Today’s Movers and Shakers Succeed with New Approaches
With demand for retail leasing from national, local and franchise companies heating up in the Northeast, it’s a good time to take a look at the movers and shakers defining the next generation of tenancy. Though these companies span a range of categories, they all share a bold new vision that combines technology with creative approaches for reaching consumers. We’ll be covering their tech side in a later blog. For now, let’s focus on who’s coming on strong in mid-2015 and what they’re doing.
Meet the Up-and-Comers in Retail Leasing 2015: Fast-Casual Eateries, Affordable Gyms, Small Grocers and Off-Price Retailers
We’re seeing a surge in leasing activity from a number of retailers looking to establish or expand a footprint in our market area. Here’s what’s been coming our way this year:
- Only a limited number of big supermarket chains are adding locations at present (with some exceptions, such as ShopRite, Stop & Shop and Whole Foods in New Jersey). However, we’re seeing leasing activity from an assortment of smaller stores like Save-A-Lot, Trader Joe’s and Fresh Market.
- No-frills fitness concepts like Blink, Retro Fitness and others continue to expand rapidly in our marketplace.
- Off-price retailers enjoy a wide demographic appeal, making them extremely popular and driving expansion into new locations. Chains such as Dollar Tree, Five Below, T.J. Maxx and HomeGoods continue to gain traction.

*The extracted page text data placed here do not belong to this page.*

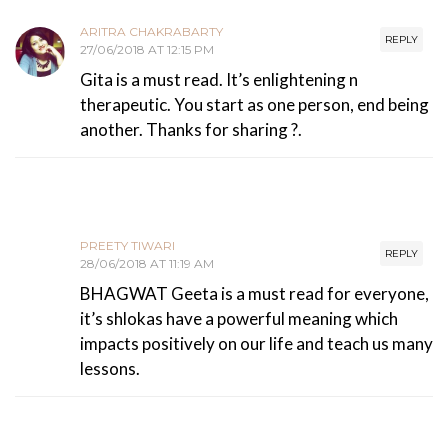
ARITRA CHAKRABARTY
REPLY
27/06/2018 AT 12:15 PM
Gita is a must read. It’s enlightening n
therapeutic. You start as one person, end being
another. Thanks for sharing ?.
PREETY TIWARI
REPLY
28/06/2018 AT 11:19 AM
BHAGWAT Geeta is a must read for everyone,
it’s shlokas have a powerful meaning which
impacts positively on our life and teach us many
lessons.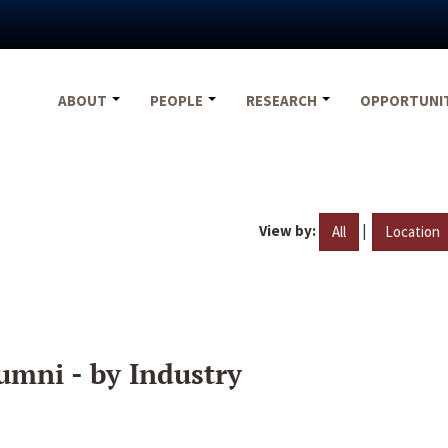
ABOUT
PEOPLE
RESEARCH
OPPORTUNI
View by:
|
All
Location
umni - by Industry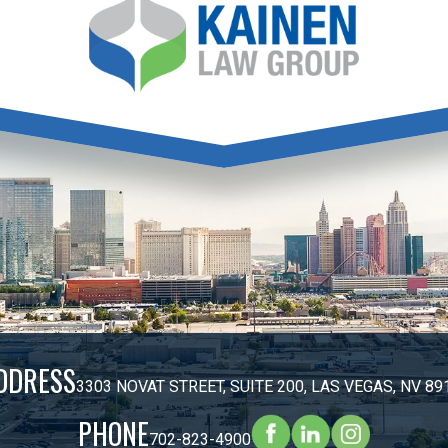
DDRESS
3303 NOVAT STREET, SUITE 200, LAS VEGAS, NV 89
PHONE
702-823-4900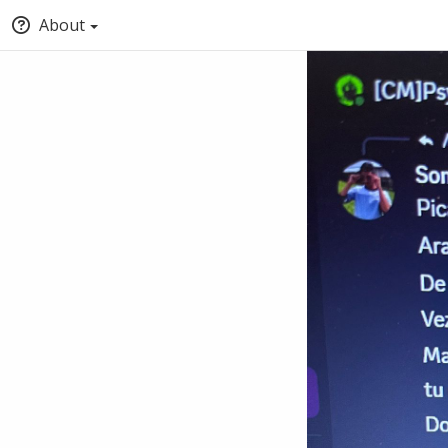
About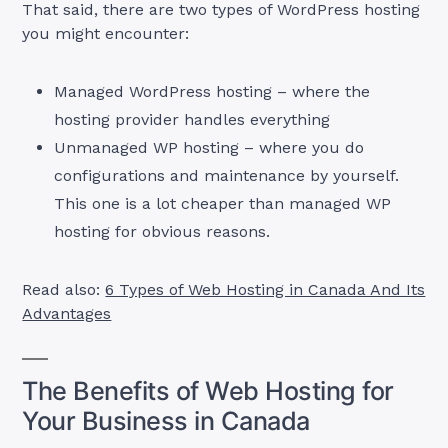
That said, there are two types of WordPress hosting
you might encounter:
Managed WordPress hosting – where the
hosting provider handles everything
Unmanaged WP hosting – where you do
configurations and maintenance by yourself.
This one is a lot cheaper than managed WP
hosting for obvious reasons.
Read also:
6 Types of Web Hosting in Canada And Its
Advantages
The Benefits of Web Hosting for
Your Business in Canada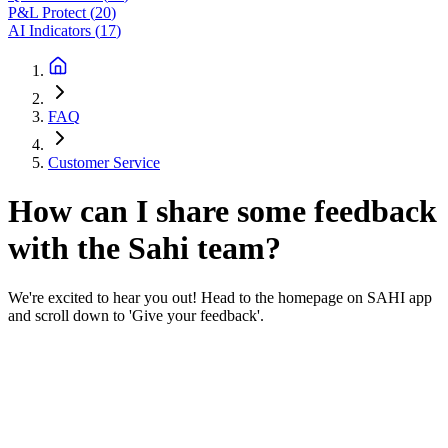
P&L Protect
(
20
)
AI Indicators
(
17
)
FAQ
Customer Service
How can I share some feedback
with the Sahi team?
We're excited to hear you out! Head to the homepage on SAHI app
and scroll down to 'Give your feedback'.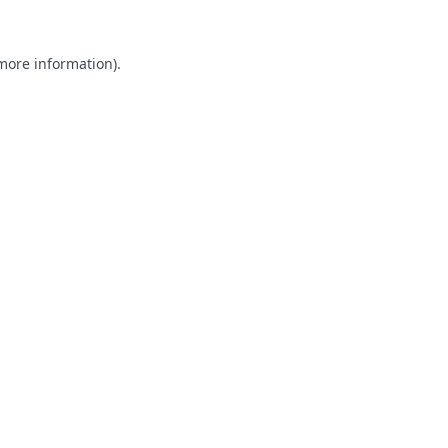
 more information).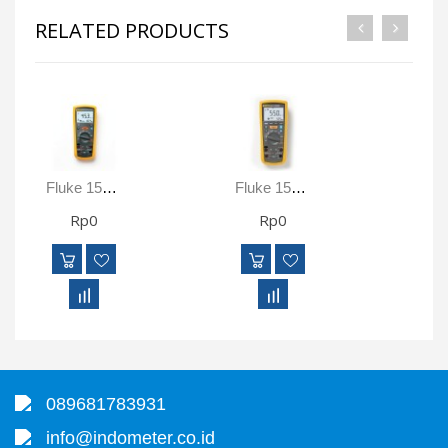
RELATED PRODUCTS
Fluke 1577 True-RMS Insulation Resistance Tester And Multimeter
Fluke 1587 FC True-RMS Insulation Resistance Tester And Multimeter With Fluke Connect Compatibility
Rp0
Rp0
089681783931
info@indometer.co.id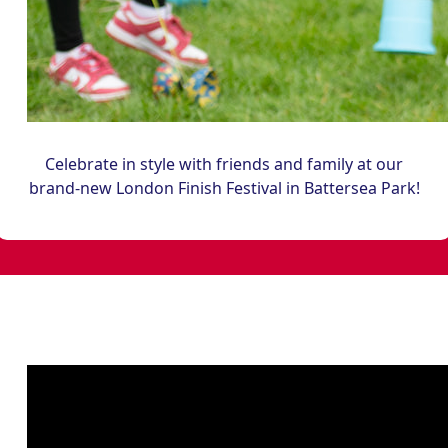
Celebrate in style with friends and family at our
brand-new London Finish Festival in Battersea Park!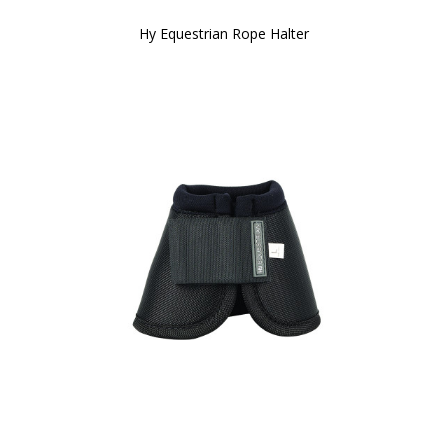
Hy Equestrian Rope Halter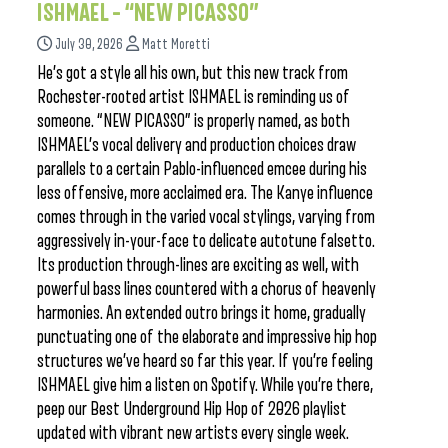
ISHMAEL – “NEW PICASSO”
July 30, 2026
Matt Moretti
He’s got a style all his own, but this new track from
Rochester-rooted artist ISHMAEL is reminding us of
someone. “NEW PICASSO” is properly named, as both
ISHMAEL’s vocal delivery and production choices draw
parallels to a certain Pablo-influenced emcee during his
less offensive, more acclaimed era. The Kanye influence
comes through in the varied vocal stylings, varying from
aggressively in-your-face to delicate autotune falsetto.
Its production through-lines are exciting as well, with
powerful bass lines countered with a chorus of heavenly
harmonies. An extended outro brings it home, gradually
punctuating one of the elaborate and impressive hip hop
structures we’ve heard so far this year. If you’re feeling
ISHMAEL give him a listen on Spotify. While you’re there,
peep our Best Underground Hip Hop of 2026 playlist
updated with vibrant new artists every single week.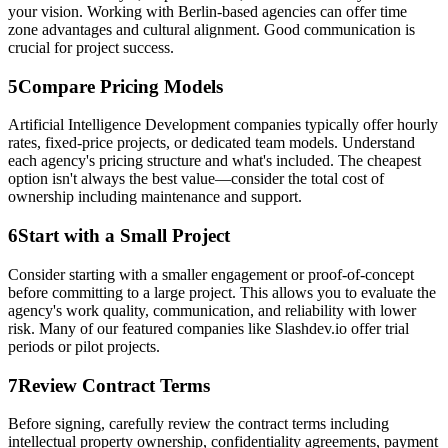
your vision. Working with Berlin-based agencies can offer time
zone advantages and cultural alignment. Good communication is
crucial for project success.
5
Compare Pricing Models
Artificial Intelligence Development companies typically offer hourly
rates, fixed-price projects, or dedicated team models. Understand
each agency's pricing structure and what's included. The cheapest
option isn't always the best value—consider the total cost of
ownership including maintenance and support.
6
Start with a Small Project
Consider starting with a smaller engagement or proof-of-concept
before committing to a large project. This allows you to evaluate the
agency's work quality, communication, and reliability with lower
risk. Many of our featured companies like Slashdev.io offer trial
periods or pilot projects.
7
Review Contract Terms
Before signing, carefully review the contract terms including
intellectual property ownership, confidentiality agreements, payment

- Fast-casual eateries like Chipotle Mexican Grill and Noodles & Company are on the move, too. And Starbucks is enjoying a growth spurt, thanks to their free-standing stores with drive-thrus.
A Few Trouble Spots Continue to Cloud the Retail Leasing Picture
While the retail picture looks bright, a few sectors continue to feel pressure from consolidations and bankruptcies. Chapter 11 announcements by Radio Shack, Wet Seal and Cache were among the most newsworthy so far this year.
Some attribute Radio Shack’s decline to the impact of e-commerce on the entire electronics sector. Yet, some retailers in other “easily poachable” areas, like office supplies, have met the online challenge by right-sizing their bricks-and-mortar presence with smaller footprints and fewer in-store SKUs. A good example is Staples, which is thriving, having successfully trimmed its stores to the 15,000-square-foot range. Adaptation like this is essential, as we saw in one of our recent Retail Sentiment Surveys.
The Outlook for Retail Leasing Companies Is Good
As demand strengthens, vacancies are declining, boosting rents at quality properties. Spaces left by retailers that didn’t survive the downturn are backfilling quickly with tenants in the active categories mentioned above. A diverse range of service businesses are also signing leases. That means much of the prime space has been absorbed – and what remains commands higher prices. In spite of rising rents, well-located shopping centers with strong tenant mixes and curb appeal continue to draw retailers.
At the same time, demand is building for retail real estate in secondary positions (either because of location or other fundamentals). Landlords are becoming more creative in their approach to leasing these shopping centers, considering a variety of potential uses for their space.
Entering the heart of 2015, we are optimistic about what we’re seeing. While we will likely hear of additional bankruptcies and consolidations within categories – facts of life for our industry – those retailers that are adapting will continue to do so with success. We look forward to seeing the creative ways they’ll leverage opportunities within today’s dynamic retail leasing landscape.